Digital Expressions of the Self(ie)
Photographic Performativity in Contemporary India
Photographic Performativity in Contemporary India
As part of capacity-building, Ethiraj Gabriel Dattatreyan & Martin Webb (Goldsmiths) have taught the following two online courses in the summer of 2022:
Ethiraj Gabriel Dattatreyan is a Senior Lecturer in the Department of Anthropology at Goldsmiths at the time of this project. He holds a joint PhD in education and in socio-cultural anthropology from the University of Pennsylvania. His audio-visual and written research engages with the ways in which digital media consumption, production, and circulation shape understandings of migration, gender, race, and urban space.
As you read this short course description there are approximately 3 billion people online across the globe. They may be checking their email, sending a Tweet, messaging on WhatsApp, reposting a news article on their Facebook page, talking on Skype, watching a video on YouTube, uploading a video they made on YouTube, participating in one of many multi-player gaming worlds, or simply shopping. In the last decade or so, anthropologists and media studies scholars have grown increasingly interested in the ways ‘the digital’ and its technologies of communication, production, circulation, consumption, and immersion have embedded themselves in our everyday lives. In this seven-day course, we will read ethnographic and selected theoretical texts as well as scrutinize our own practices to think through the impact of digital mediation on our own quotidian experiences. We will strive to engage with the macro-political and policy issues that govern digital media circulation, attend to the material consequences of digital expansion, and examine the ways in which the consumption and production of media reshapes how we come to imagine ourselves as subjects in the world.

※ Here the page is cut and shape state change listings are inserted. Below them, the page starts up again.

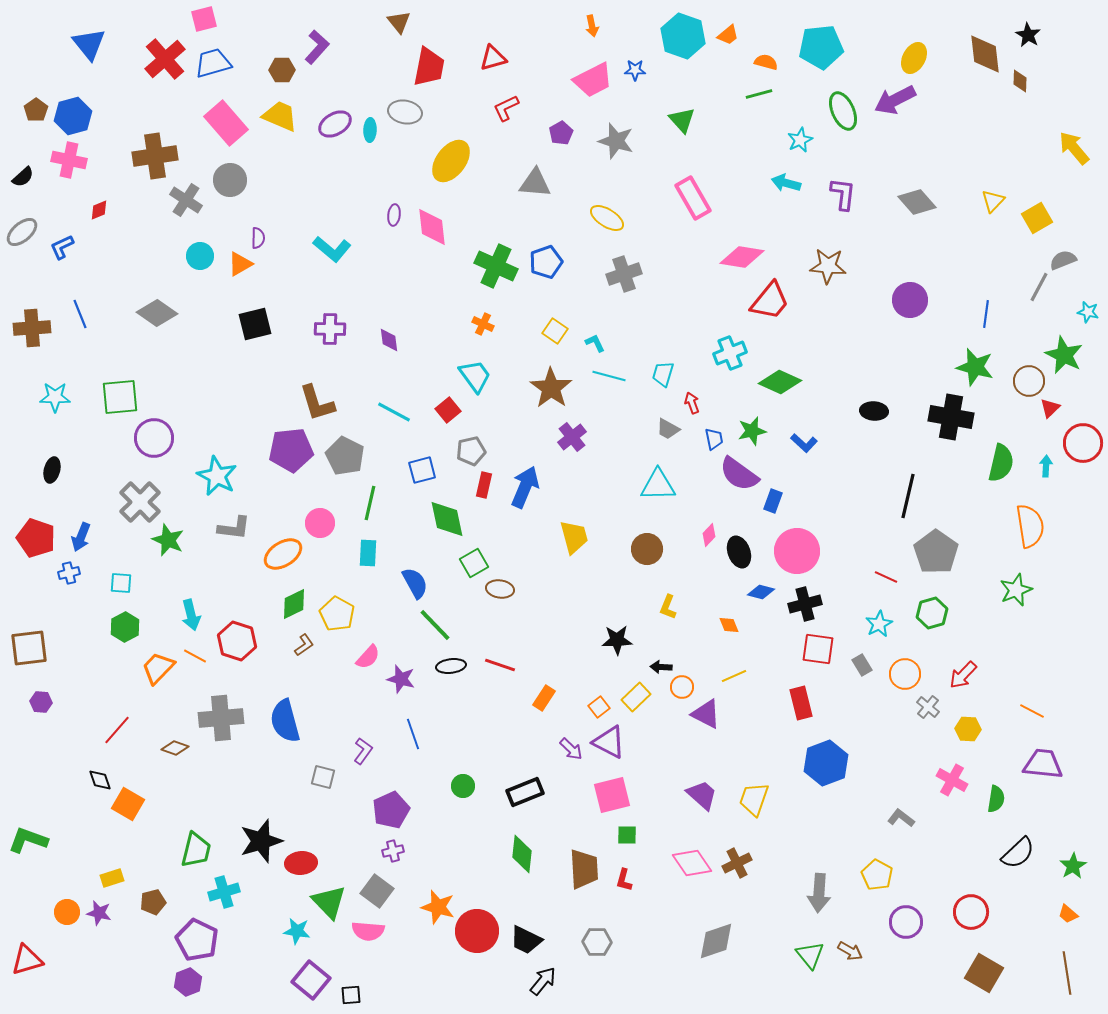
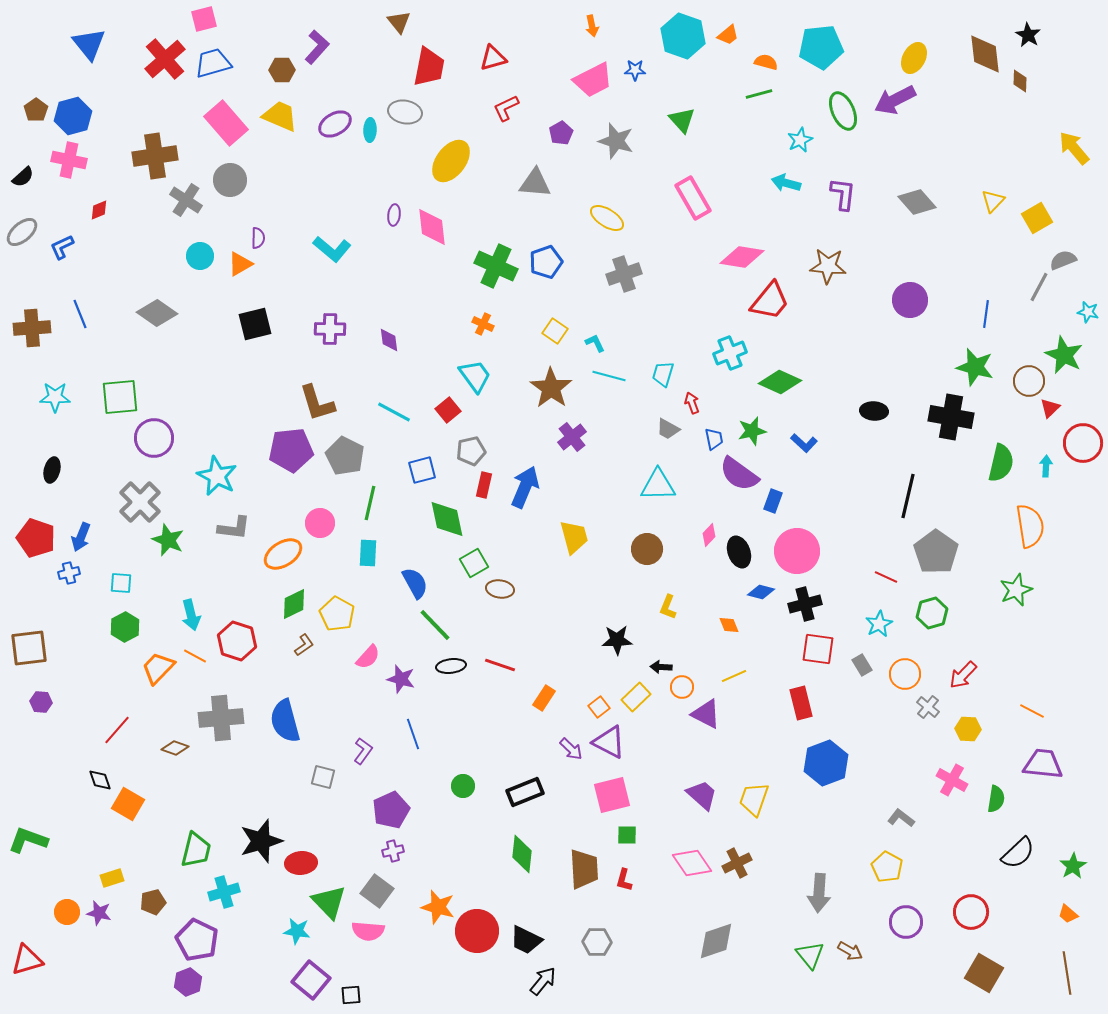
yellow pentagon at (877, 875): moved 10 px right, 8 px up
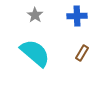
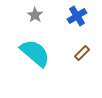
blue cross: rotated 30 degrees counterclockwise
brown rectangle: rotated 14 degrees clockwise
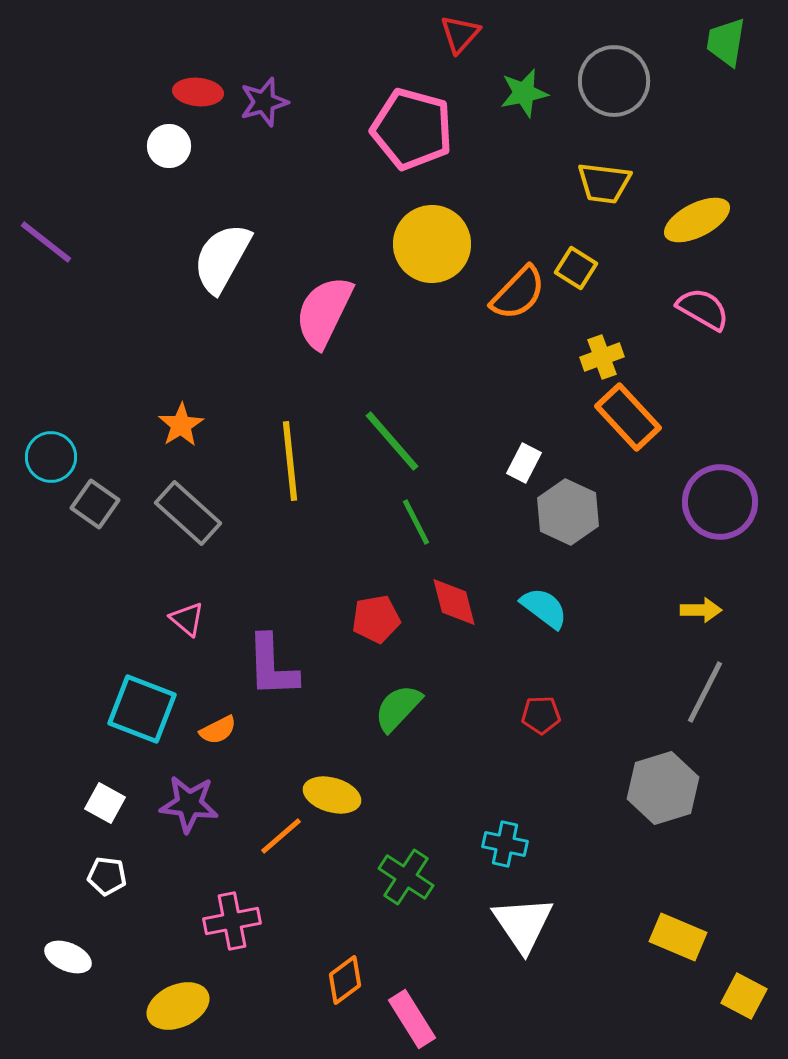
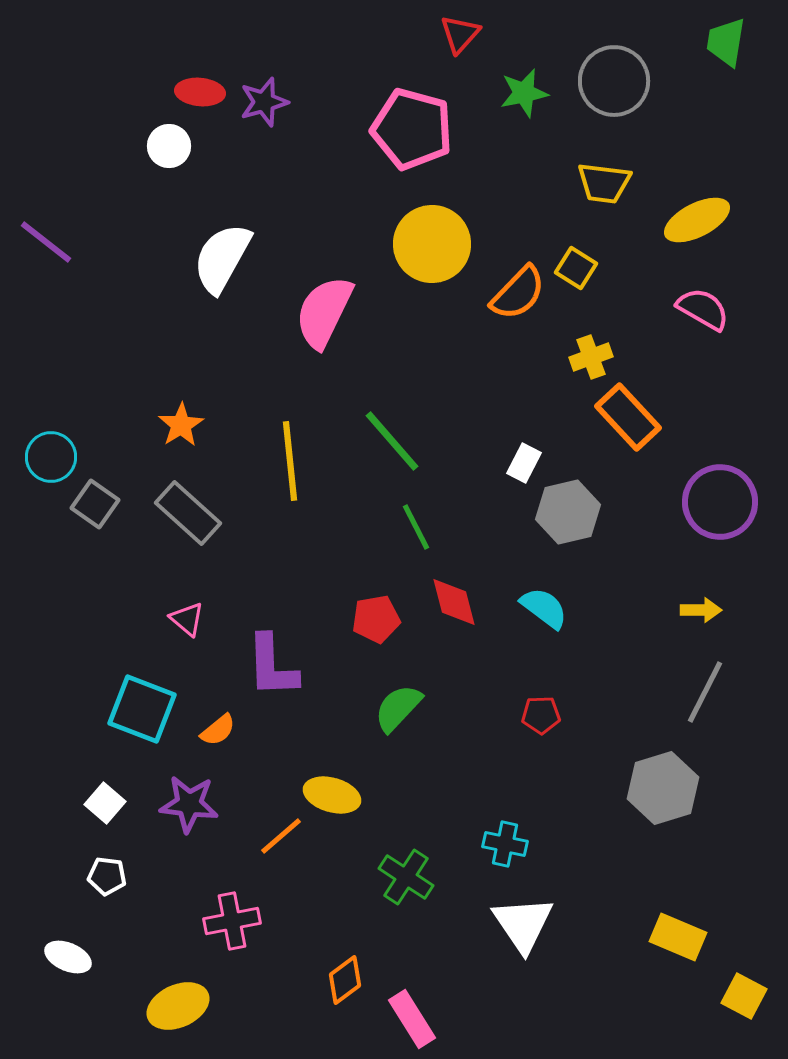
red ellipse at (198, 92): moved 2 px right
yellow cross at (602, 357): moved 11 px left
gray hexagon at (568, 512): rotated 22 degrees clockwise
green line at (416, 522): moved 5 px down
orange semicircle at (218, 730): rotated 12 degrees counterclockwise
white square at (105, 803): rotated 12 degrees clockwise
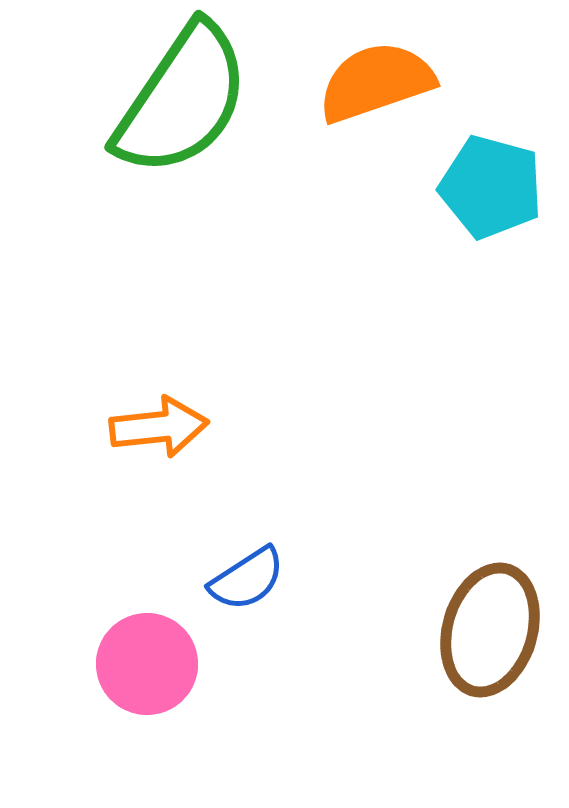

To access the course outline and prescribed readings, please click here.
Martin Webb is a Lecturer in the Department of Anthropology at Goldsmiths. He holds a PhD in Anthropology and Development Studies from the University of Sussex. His research engages with the politics of transparency and accountability, mediation, bureaucracy, citizenship, and civil society action. He is the convener of the MA Applied Anthropology, Community and Youth Work, Community Development and Community Arts Pathways at Goldsmiths.
This course will explore theoretical, practical and ethical questions posed by doing research into digital networks and the blend of on and off-line interactions that make up contemporary social life. As people at all levels in society increasingly engage with digital platforms in their social lives, and in their interactions with the state as citizens, it is necessary to think about the possible ways in which qualitative academic projects to explore these networks produce, share, and store data. Does working with digital data and methods change the ways in which researchers are present in the “field” and negotiate consent from research participants? How do ubiquitous digital platforms, for example WhatsApp, change the ways in which researchers and their interlocutors interact and co-produce data? How does the materiality of the digital affect the ways in which research is carried out? How do we negotiate consent and anonymity when dealing with globally accessible networks? By engaging with practical questions in workshop settings, and by drawing on and sharing their own experiences of digital culture and research practice, students will gain a clearer understanding of the possibilities and pitfalls of qualitative digital research.